▶ [WORK TO COMPLETE]
All of the entries below should be copied exactly as they appear.

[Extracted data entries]
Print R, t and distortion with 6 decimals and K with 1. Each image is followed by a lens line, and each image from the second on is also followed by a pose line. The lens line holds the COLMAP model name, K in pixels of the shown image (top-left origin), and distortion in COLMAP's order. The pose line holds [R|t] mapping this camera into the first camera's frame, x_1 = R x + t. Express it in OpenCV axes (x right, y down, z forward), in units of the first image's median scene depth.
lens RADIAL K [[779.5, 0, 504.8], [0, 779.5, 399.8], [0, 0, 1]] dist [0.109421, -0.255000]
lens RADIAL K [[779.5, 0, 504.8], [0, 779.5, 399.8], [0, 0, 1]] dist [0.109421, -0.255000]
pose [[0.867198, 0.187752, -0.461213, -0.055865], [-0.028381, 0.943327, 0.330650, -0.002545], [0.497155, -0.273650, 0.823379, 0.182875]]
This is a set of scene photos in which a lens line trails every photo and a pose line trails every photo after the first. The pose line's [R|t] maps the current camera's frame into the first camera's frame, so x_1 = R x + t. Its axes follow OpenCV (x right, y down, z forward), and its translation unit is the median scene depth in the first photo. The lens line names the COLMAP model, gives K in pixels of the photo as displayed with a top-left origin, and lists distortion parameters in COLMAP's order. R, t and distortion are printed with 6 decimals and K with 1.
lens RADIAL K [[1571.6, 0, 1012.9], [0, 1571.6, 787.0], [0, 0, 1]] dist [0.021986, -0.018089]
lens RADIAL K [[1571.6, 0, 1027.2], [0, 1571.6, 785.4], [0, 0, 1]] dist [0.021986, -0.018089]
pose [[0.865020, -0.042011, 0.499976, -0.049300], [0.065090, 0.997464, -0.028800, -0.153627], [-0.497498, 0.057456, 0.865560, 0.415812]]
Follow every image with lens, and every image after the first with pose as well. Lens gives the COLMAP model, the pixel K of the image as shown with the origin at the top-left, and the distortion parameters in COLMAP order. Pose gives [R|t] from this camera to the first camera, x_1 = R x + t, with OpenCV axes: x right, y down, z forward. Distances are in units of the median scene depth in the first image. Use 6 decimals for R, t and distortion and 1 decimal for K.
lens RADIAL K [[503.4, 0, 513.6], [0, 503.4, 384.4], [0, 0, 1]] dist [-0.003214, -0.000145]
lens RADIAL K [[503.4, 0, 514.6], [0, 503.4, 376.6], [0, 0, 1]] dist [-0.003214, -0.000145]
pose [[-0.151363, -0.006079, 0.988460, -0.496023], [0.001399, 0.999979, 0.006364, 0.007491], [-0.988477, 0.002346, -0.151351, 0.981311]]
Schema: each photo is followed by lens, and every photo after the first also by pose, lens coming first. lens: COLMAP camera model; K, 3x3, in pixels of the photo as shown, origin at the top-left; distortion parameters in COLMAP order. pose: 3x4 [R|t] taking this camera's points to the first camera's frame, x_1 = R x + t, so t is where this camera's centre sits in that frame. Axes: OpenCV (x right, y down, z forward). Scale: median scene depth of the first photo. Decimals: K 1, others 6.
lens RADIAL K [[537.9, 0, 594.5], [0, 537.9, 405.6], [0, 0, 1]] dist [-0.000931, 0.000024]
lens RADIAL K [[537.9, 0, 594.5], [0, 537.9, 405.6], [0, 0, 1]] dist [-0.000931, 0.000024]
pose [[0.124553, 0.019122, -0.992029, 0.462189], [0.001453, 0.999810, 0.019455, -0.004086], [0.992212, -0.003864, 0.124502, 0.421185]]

▶ [EXERCISE RESPONSE]
Print R, t and distortion with 6 decimals and K with 1. Each image is followed by a lens line, and each image from the second on is also followed by a pose line. The lens line holds the COLMAP model name, K in pixels of the shown image (top-left origin), and distortion in COLMAP's order. The pose line holds [R|t] mapping this camera into the first camera's frame, x_1 = R x + t. Express it in OpenCV axes (x right, y down, z forward), in units of the first image's median scene depth.
lens RADIAL K [[779.5, 0, 504.8], [0, 779.5, 399.8], [0, 0, 1]] dist [0.109421, -0.255000]
lens RADIAL K [[779.5, 0, 504.8], [0, 779.5, 399.8], [0, 0, 1]] dist [0.109421, -0.255000]
pose [[0.867198, 0.187752, -0.461213, -0.055865], [-0.028381, 0.943327, 0.330650, -0.002545], [0.497155, -0.273650, 0.823379, 0.182875]]
This is a set of scene photos in which a lens line trails every photo and a pose line trails every photo after the first. The pose line's [R|t] maps the current camera's frame into the first camera's frame, so x_1 = R x + t. Its axes follow OpenCV (x right, y down, z forward), and its translation unit is the median scene depth in the first photo. The lens line names the COLMAP model, gives K in pixels of the photo as displayed with a top-left origin, and lists distortion parameters in COLMAP's order. R, t and distortion are printed with 6 decimals and K with 1.
lens RADIAL K [[1571.6, 0, 1012.9], [0, 1571.6, 787.0], [0, 0, 1]] dist [0.021986, -0.018089]
lens RADIAL K [[1571.6, 0, 1027.2], [0, 1571.6, 785.4], [0, 0, 1]] dist [0.021986, -0.018089]
pose [[0.865020, -0.042011, 0.499976, -0.049300], [0.065090, 0.997464, -0.028800, -0.153627], [-0.497498, 0.057456, 0.865560, 0.415812]]
Follow every image with lens, and every image after the first with pose as well. Lens gives the COLMAP model, the pixel K of the image as shown with the origin at the top-left, and the distortion parameters in COLMAP order. Pose gives [R|t] from this camera to the first camera, x_1 = R x + t, with OpenCV axes: x right, y down, z forward. Distances are in units of the median scene depth in the first image. Use 6 decimals for R, t and distortion and 1 decimal for K.
lens RADIAL K [[503.4, 0, 513.6], [0, 503.4, 384.4], [0, 0, 1]] dist [-0.003214, -0.000145]
lens RADIAL K [[503.4, 0, 514.6], [0, 503.4, 376.6], [0, 0, 1]] dist [-0.003214, -0.000145]
pose [[-0.151363, -0.006079, 0.988460, -0.496023], [0.001399, 0.999979, 0.006364, 0.007491], [-0.988477, 0.002346, -0.151351, 0.981311]]
Schema: each photo is followed by lens, and every photo after the first also by pose, lens coming first. lens: COLMAP camera model; K, 3x3, in pixels of the photo as shown, origin at the top-left; distortion parameters in COLMAP order. pose: 3x4 [R|t] taking this camera's points to the first camera's frame, x_1 = R x + t, so t is where this camera's centre sits in that frame. Axes: OpenCV (x right, y down, z forward). Scale: median scene depth of the first photo. Decimals: K 1, others 6.
lens RADIAL K [[537.9, 0, 594.5], [0, 537.9, 405.6], [0, 0, 1]] dist [-0.000931, 0.000024]
lens RADIAL K [[537.9, 0, 594.5], [0, 537.9, 405.6], [0, 0, 1]] dist [-0.000931, 0.000024]
pose [[0.124553, 0.019122, -0.992029, 0.462189], [0.001453, 0.999810, 0.019455, -0.004086], [0.992212, -0.003864, 0.124502, 0.421185]]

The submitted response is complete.